For the purposes of creating an example, I am going to raise some uniform [0,1] random numbers to the third power and call that the sample S
. By choosing to generate the example sample in this way, I will know in advance -- from the mean being equal to the definite integral of (x^3)(dx) evaluated from 0 to 1 -- that the mean of S should be 1/(3+1)
= 1/4
= 0.25
In your application, you would need to do something else instead, perhaps read a file, to
create a numpy array S
containing the data sample whose distribution is to be duplicated.
>>> S = pow(np.random.random(1000),3) # S will be 1000 samples of a power distribution
Here I will check that the mean of S is 0.25 as stated above.
>>> S.mean()
0.25296623781420458 # OK
get the min and max just to show how np.percentile works
>>> S.min()
6.1091277680105382e-10
>>> S.max()
0.99608676594692624
The numpy.percentile function maps 0-100 to the range of S.

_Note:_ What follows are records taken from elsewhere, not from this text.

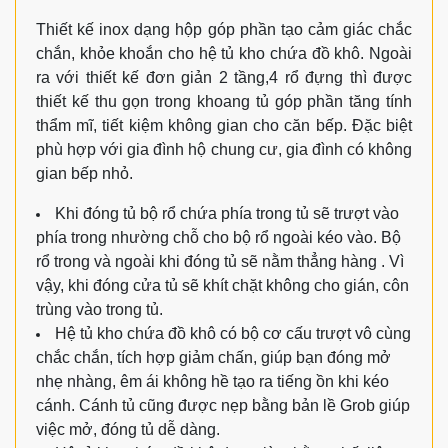
Thiết kế inox dạng hộp góp phần tạo cảm giác chắc
chắn, khỏe khoắn cho hệ tủ kho chứa đồ khô. Ngoài
ra với thiết kế đơn giản 2 tầng,4 rổ đựng thì được
thiết kế thu gọn trong khoang tủ góp phần tăng tính
thẩm mĩ, tiết kiệm không gian cho căn bếp. Đặc biệt
phù hợp với gia đình hộ chung cư, gia đình có không
gian bếp nhỏ.
Khi đóng tủ bộ rổ chứa phía trong tủ sẽ trượt vào
phía trong nhường chỗ cho bộ rổ ngoài kéo vào. Bộ
rổ trong và ngoài khi đóng tủ sẽ nằm thẳng hàng . Vì
vậy, khi đóng cửa tủ sẽ khít chặt không cho gián, côn
trùng vào trong tủ.
Hệ tủ kho chứa đồ khô có bộ cơ cấu trượt vô cùng
chắc chắn, tích hợp giảm chấn, giúp bạn đóng mở
nhẹ nhàng, êm ái không hề tạo ra tiếng ồn khi kéo
cánh. Cánh tủ cũng được nẹp bằng bản lề Grob giúp
việc mở, đóng tủ dễ dàng.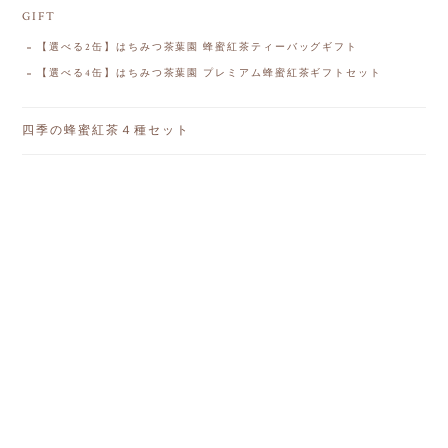
GIFT
【選べる2缶】はちみつ茶葉園 蜂蜜紅茶ティーバッグギフト
【選べる4缶】はちみつ茶葉園 プレミアム蜂蜜紅茶ギフトセット
四季の蜂蜜紅茶４種セット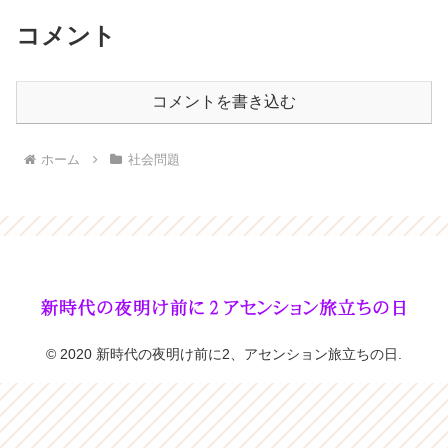
コメント
コメントを書き込む
ホーム
社会問題
© 2020 新時代の夜明け前に2、アセンション旅立ちの日.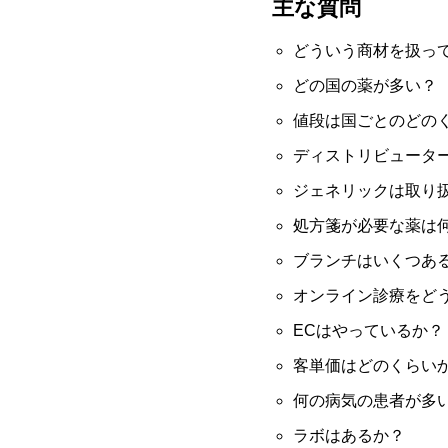
主な質問
どういう商材を扱っ
どの国の薬が多い？
値段は国ごとのどの
ディストリビュータ
ジェネリックは取り
処方箋が必要な薬は
ブランチはいくつあ
オンライン診療をど
ECはやっているか？
客単価はどのくらい
何の病気の患者が多
ラボはあるか？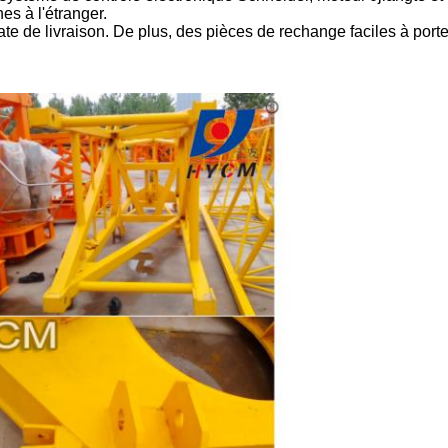
es à l'étranger.
ate de livraison. De plus, des pièces de rechange faciles à porte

>>> np.percentile(S,0) # this should match the min of S
6.1091277680105382e-10 # and it does
>>> np.percentile(S,100) # this should match the max of S
0.99608676594692624 # and it does
>>> np.percentile(S,[0,100]) # this should send back an array with both min, max
[6.1091277680105382e-10, 0.99608676594692624] # and it does
>>> np.percentile(S,np.array([0,100])) # but this doesn't....
Traceback (most recent call last):
File "<stdin>", line 1, in <module>
File "/usr/lib/python2.7/dist-packages/numpy/lib/function_base.py", line 2803, in percentile
if q == 0:
ValueError: The truth value of an array with more than one element is ambiguous. Use a.any() or a.all()
This isn't so great if we generate 100 new values, starting with uniforms:
>>> u = np.random.random(100)
because it will error out, and the scale of u is 0-1, and 0-100 is needed.
This will work:
>>> newR = np.percentile(S, (100*u).tolist())
which works fine but might need its type adjusted if you want a numpy array back
>>> type(newR)
<type 'list'>
>>> newR = np.array(newR)
Now we have a numpy array. Let's check the mean of the new random values.
>>> newR.mean()
0.25549728059744525 # close enough